Stored data entries

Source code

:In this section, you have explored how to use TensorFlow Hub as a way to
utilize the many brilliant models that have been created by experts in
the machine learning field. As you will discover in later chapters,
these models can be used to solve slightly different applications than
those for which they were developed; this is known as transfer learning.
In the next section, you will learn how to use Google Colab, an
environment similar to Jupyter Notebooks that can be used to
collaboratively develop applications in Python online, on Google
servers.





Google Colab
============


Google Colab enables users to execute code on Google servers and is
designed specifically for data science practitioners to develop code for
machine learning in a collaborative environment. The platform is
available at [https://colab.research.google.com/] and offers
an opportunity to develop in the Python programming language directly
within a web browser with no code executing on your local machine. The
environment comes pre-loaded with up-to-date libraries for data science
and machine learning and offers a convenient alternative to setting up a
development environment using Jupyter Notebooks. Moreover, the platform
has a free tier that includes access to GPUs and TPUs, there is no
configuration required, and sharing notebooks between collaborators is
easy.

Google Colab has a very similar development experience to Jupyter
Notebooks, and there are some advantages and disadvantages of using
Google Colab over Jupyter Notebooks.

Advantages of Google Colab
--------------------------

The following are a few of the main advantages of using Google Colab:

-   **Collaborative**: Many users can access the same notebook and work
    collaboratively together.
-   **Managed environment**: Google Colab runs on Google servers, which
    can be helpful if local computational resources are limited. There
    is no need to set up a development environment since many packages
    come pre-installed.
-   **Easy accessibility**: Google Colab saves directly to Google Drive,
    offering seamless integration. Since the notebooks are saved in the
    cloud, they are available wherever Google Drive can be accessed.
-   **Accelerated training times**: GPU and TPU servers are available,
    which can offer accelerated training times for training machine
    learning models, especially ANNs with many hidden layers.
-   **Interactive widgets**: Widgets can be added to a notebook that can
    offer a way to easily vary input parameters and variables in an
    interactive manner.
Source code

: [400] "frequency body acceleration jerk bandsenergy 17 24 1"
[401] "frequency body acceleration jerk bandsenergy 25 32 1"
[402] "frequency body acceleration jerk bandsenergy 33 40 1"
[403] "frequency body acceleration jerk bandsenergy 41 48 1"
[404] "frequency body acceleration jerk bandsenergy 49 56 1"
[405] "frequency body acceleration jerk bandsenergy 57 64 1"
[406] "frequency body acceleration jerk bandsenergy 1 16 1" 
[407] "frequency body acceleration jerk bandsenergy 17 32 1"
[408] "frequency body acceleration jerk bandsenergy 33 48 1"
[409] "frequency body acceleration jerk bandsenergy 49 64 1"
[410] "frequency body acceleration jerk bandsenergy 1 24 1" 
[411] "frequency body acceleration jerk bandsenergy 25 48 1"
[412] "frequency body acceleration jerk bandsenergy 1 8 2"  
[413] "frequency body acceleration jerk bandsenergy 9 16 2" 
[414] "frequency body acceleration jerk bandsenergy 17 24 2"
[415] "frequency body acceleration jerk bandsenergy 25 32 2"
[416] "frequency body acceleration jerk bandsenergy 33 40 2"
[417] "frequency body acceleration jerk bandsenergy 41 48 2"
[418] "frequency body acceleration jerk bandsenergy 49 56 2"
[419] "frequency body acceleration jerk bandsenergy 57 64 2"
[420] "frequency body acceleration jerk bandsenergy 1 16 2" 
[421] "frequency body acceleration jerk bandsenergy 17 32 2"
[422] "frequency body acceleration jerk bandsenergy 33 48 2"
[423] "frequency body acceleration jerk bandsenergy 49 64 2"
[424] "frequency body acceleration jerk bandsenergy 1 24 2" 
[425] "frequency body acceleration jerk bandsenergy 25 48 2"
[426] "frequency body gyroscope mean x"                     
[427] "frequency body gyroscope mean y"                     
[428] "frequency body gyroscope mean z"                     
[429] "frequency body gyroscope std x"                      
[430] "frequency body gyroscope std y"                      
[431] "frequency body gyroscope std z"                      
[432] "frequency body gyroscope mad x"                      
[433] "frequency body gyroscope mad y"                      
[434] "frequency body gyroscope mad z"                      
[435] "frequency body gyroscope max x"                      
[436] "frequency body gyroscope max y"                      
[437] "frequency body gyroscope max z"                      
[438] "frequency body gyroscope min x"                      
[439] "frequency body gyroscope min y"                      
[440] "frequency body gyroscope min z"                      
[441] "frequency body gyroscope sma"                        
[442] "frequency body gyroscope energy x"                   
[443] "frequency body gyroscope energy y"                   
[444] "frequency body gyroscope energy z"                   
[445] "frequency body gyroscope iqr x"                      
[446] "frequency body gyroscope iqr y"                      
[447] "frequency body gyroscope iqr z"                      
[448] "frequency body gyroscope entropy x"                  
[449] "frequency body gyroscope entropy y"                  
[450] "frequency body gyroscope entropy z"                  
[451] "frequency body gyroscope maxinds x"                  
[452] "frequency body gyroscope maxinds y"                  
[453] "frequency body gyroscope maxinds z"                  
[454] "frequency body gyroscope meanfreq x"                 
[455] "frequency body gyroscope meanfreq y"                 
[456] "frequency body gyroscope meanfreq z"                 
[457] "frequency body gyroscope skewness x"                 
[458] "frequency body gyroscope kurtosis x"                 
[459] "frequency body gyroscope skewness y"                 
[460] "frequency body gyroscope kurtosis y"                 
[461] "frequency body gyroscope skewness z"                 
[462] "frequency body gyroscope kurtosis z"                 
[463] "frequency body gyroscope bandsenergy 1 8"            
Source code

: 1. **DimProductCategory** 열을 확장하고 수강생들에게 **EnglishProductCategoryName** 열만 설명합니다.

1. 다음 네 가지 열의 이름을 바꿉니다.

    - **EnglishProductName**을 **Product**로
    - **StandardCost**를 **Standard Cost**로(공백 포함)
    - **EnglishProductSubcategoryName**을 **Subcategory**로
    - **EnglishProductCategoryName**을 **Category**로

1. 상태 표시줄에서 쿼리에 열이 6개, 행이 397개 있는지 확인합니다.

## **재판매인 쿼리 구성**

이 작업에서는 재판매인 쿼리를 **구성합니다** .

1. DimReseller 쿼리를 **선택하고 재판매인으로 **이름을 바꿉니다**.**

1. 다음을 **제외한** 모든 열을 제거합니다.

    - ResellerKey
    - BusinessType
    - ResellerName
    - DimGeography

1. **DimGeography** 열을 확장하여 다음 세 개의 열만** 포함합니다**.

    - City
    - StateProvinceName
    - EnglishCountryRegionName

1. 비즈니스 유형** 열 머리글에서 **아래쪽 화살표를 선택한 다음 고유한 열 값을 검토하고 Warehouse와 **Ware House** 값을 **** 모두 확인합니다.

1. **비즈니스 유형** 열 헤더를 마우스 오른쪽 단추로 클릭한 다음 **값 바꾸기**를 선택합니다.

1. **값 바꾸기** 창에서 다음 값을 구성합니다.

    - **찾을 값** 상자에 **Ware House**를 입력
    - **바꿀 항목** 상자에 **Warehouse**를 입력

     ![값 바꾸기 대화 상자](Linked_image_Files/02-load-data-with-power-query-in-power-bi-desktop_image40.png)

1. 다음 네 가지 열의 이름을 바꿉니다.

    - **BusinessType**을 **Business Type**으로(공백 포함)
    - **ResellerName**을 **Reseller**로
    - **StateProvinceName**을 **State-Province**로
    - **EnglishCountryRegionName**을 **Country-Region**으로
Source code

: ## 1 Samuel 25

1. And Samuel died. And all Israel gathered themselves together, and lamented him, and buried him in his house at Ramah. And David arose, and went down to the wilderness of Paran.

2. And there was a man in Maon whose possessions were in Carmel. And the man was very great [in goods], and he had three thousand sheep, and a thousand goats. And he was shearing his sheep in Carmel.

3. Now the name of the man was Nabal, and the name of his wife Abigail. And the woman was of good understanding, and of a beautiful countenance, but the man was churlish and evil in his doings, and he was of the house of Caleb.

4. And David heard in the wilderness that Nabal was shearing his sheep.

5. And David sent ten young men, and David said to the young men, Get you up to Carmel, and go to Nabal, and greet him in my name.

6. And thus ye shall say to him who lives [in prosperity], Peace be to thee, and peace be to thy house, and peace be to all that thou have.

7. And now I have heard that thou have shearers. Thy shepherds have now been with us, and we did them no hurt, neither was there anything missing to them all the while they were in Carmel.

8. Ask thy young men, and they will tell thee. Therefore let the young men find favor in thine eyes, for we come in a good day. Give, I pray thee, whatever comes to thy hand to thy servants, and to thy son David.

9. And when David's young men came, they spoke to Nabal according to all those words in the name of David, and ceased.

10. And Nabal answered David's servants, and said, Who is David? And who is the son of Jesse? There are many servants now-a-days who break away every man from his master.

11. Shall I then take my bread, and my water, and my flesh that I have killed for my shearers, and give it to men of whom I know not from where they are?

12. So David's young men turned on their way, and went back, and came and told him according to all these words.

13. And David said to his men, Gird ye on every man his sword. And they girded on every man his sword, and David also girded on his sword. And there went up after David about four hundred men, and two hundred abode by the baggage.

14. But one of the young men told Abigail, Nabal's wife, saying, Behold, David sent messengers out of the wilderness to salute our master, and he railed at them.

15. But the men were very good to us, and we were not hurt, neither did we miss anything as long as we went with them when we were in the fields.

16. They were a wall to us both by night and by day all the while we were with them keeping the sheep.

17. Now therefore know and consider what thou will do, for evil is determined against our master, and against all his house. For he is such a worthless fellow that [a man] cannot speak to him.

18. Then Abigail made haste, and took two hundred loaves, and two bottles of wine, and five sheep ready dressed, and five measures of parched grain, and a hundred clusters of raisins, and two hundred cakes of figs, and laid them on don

- _Activity_: Proceeding from the line containing "Google servers, which" through the line containing "notebook that can", transcribe the lines above exactly, both end lines included.

- _The answer_:
-   **Managed environment**: Google Colab runs on Google servers, which
    can be helpful if local computational resources are limited. There
    is no need to set up a development environment since many packages
    come pre-installed.
-   **Easy accessibility**: Google Colab saves directly to Google Drive,
    offering seamless integration. Since the notebooks are saved in the
    cloud, they are available wherever Google Drive can be accessed.
-   **Accelerated training times**: GPU and TPU servers are available,
    which can offer accelerated training times for training machine
    learning models, especially ANNs with many hidden layers.
-   **Interactive widgets**: Widgets can be added to a notebook that can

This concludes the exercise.